DatriseAI-first ETL

Pivotal Tracker Chartio

AI-first ETL from Pivotal Tracker into Chartio. Governed entities, incremental sync, typed landing tables.

How Datrise loads Pivotal Tracker into Chartio

Datrise syncs Pivotal Tracker's records, events, and configuration objects into Chartio as SQL tables a visual-SQL explorer connects to. Flexible or custom fields land in flattened columns for visual SQL, and timestamps such as created, updated, and status changes are typed as temporal columns.

Sync is incremental: Datrise uses incremental refresh of the connected tables, so re-runs update only what changed. Date-partitioned facts.
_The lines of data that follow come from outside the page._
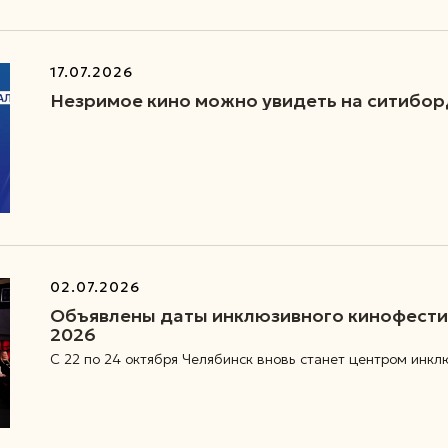
17.07.2026
Незримое кино можно увидеть на ситибор
02.07.2026
Объявлены даты инклюзивного кинофести
2026
С 22 по 24 октября Челябинск вновь станет центром инк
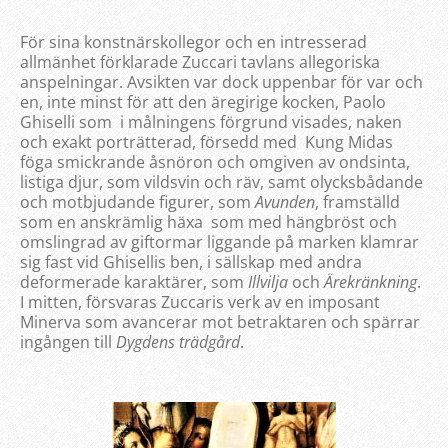
För sina konstnärskollegor och en intresserad
allmänhet förklarade Zuccari tavlans allegoriska
anspelningar. Avsikten var dock uppenbar för var och
en, inte minst för att den äregirige kocken, Paolo
Ghiselli som i målningens förgrund visades, naken
och exakt porträtterad, försedd med Kung Midas
föga smickrande åsnöron och omgiven av ondsinta,
listiga djur, som vildsvin och räv, samt olycksbådande
och motbjudande figurer, som
Avunden
, framställd
som en anskrämlig häxa som med hängbröst och
omslingrad av giftormar liggande på marken klamrar
sig fast vid Ghisellis ben, i sällskap med andra
deformerade karaktärer, som
Illvilja
och
Ärekränkning
.
I mitten, försvaras Zuccaris verk av en imposant
Minerva som avancerar mot betraktaren och spärrar
ingången till
Dygdens trädgård
.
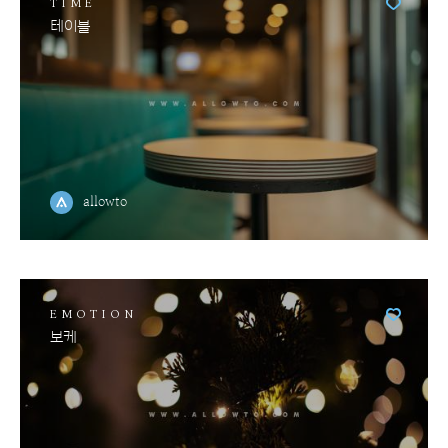
TIME
테이블
allowto
EMOTION
보케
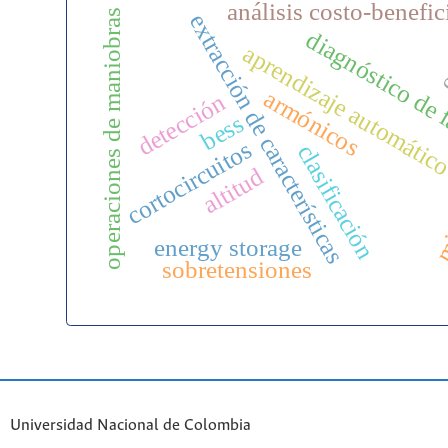
análisis costo-benefic
operaciones de maniobras
o
extracción de características
diagnóstico de 
aprendizaje automátic
armónicos
detección
bess
cortocircuitos
clasificación
mi
altitud
energy storage
sobretensiones
Universidad Nacional de Colombia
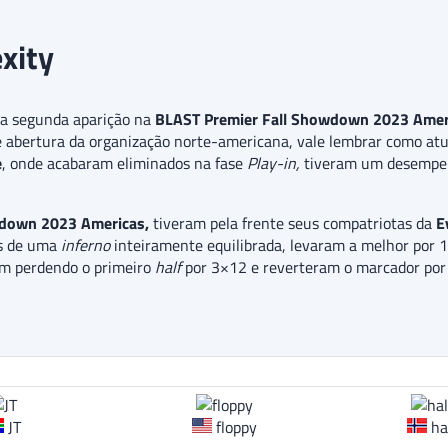
xity
a segunda aparição na
BLAST Premier Fall Showdown 2023 Amer
 abertura da organização norte-americana, vale lembrar como atu
e
, onde acabaram eliminados na fase
Play-in,
tiveram um desempen
down 2023 Americas,
tiveram pela frente seus compatriotas da
Ev
is de uma
inferno
inteiramente equilibrada, levaram a melhor por 
ram perdendo o primeiro
half
por 3×12 e reverteram o marcador por
JT
floppy
ha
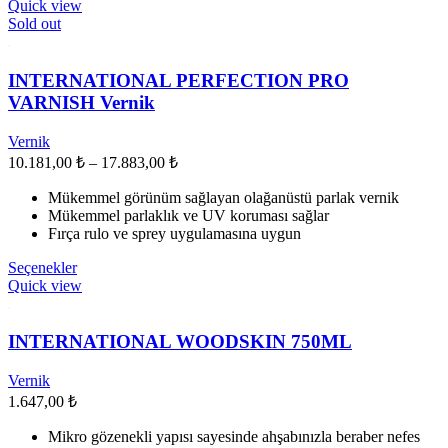
ürünün
Quick view
birden
Sold out
fazla
varyasyonu
var.
INTERNATIONAL PERFECTION PRO
Seçenekler
VARNISH Vernik
ürün
sayfasından
Vernik
seçilebilir
Fiyat
10.181,00
₺
–
17.883,00
₺
aralığı:
Mükemmel görünüm sağlayan olağanüstü parlak vernik
10.181,00 ₺
Mükemmel parlaklık ve UV koruması sağlar
-
Fırça rulo ve sprey uygulamasına uygun
17.883,00 ₺
Bu
Seçenekler
ürünün
Quick view
birden
fazla
varyasyonu
INTERNATIONAL WOODSKIN 750ML
var.
Seçenekler
Vernik
ürün
1.647,00
₺
sayfasından
seçilebilir
Mikro gözenekli yapısı sayesinde ahşabınızla beraber nefes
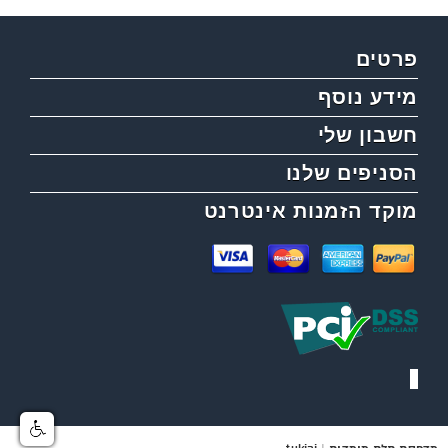
פרטים
מידע נוסף
חשבון שלי
הסניפים שלנו
מוקד הזמנות אינטרנט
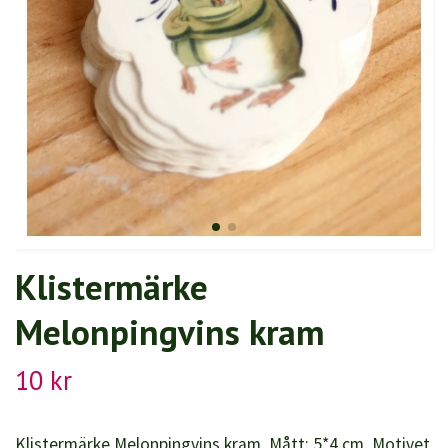
Klistermärke
Melonpingvins kram
10 kr
Klistermärke Melonpingvins kram. Mått: 5*4 cm. Motivet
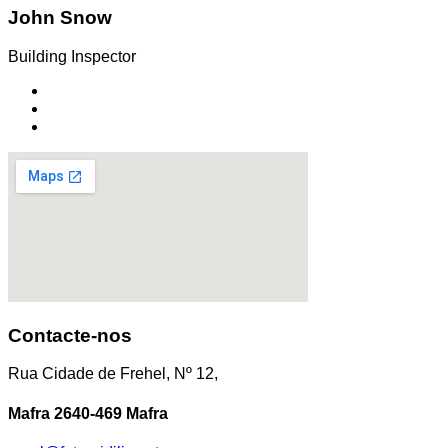
John Snow
Building Inspector
Contacte-nos
Rua Cidade de Frehel, Nº 12,
Mafra 2640-469 Mafra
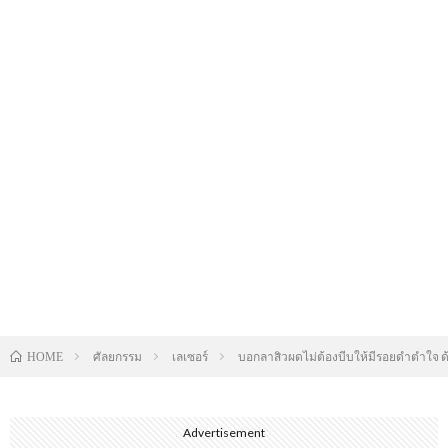
ศัลยกรรม
เลเซอร์
บอกลาสิวผดไม่ต้องบีบให้มีรอยดำตำใจ ด้
HOME
Advertisement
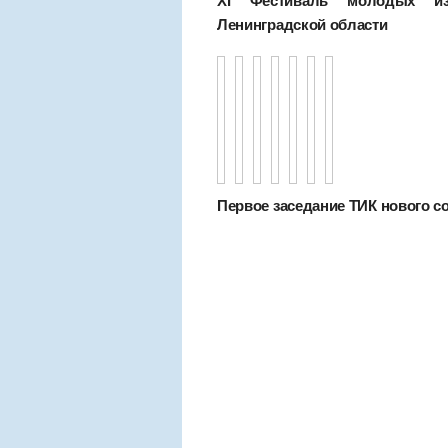
XI Фестиваль молодых изб
Ленинградской области
Первое заседание ТИК нового сост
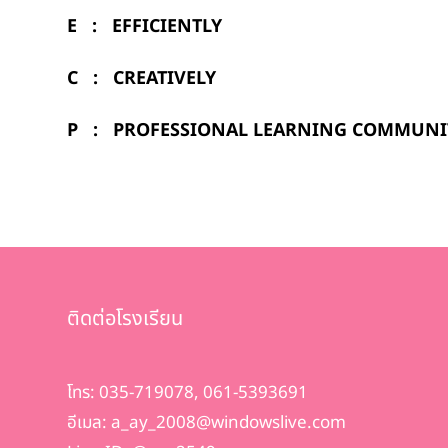
E : EFFICIENTLY มุ่งประสิท
C : CREATIVELY สร้างสรรค์ส
P : PROFESSIONAL LEARNING COMMUNITY: P
ติดต่อโรงเรียน
โทร: 035-719078, 061-5393691
อีเมล: a_ay_2008@windowslive.com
Visual-SQL tools build joins from your schema, so Datrise lands clearly related tables with stable id columns.

Ideal for drag-and-drop charting over a database.

Endpoints

Pivotal Tracker: SaaS or API data source for analytics and warehouse sync.

Chartio: Cloud BI for exploring warehouse data with drag-and-drop charts.

How Pivotal Tracker entities map to Chartio

Pivotal Tracker entityChartio objectNotes
recordspivotal_tracker_recordsid PK · custom fields → flattened columns for visual SQL
eventspivotal_tracker_eventstemporal columns events
configuration objectspivotal_tracker_configuration_objectsid PK · linked to pivotal_tracker_records

FAQ

How does Datrise handle Pivotal Tracker's custom fields in Chartio?

Flexible values are stored as flattened columns for visual SQL, so new fields don't require a migration; strongly-typed fields — dates, numbers, and references — are promoted to native Chartio types.

How does the Pivotal Tracker to Chartio sync stay up to date?

It runs incrementally — Datrise uses incremental refresh of the connected tables.

Related pipelines

Early access

Connect Pivotal Tracker to Chartio the easy way

Skip brittle scripts and manual exports. Join the waitlist to get a guided setup, AI-assisted mapping, and reliable incremental sync for this integration.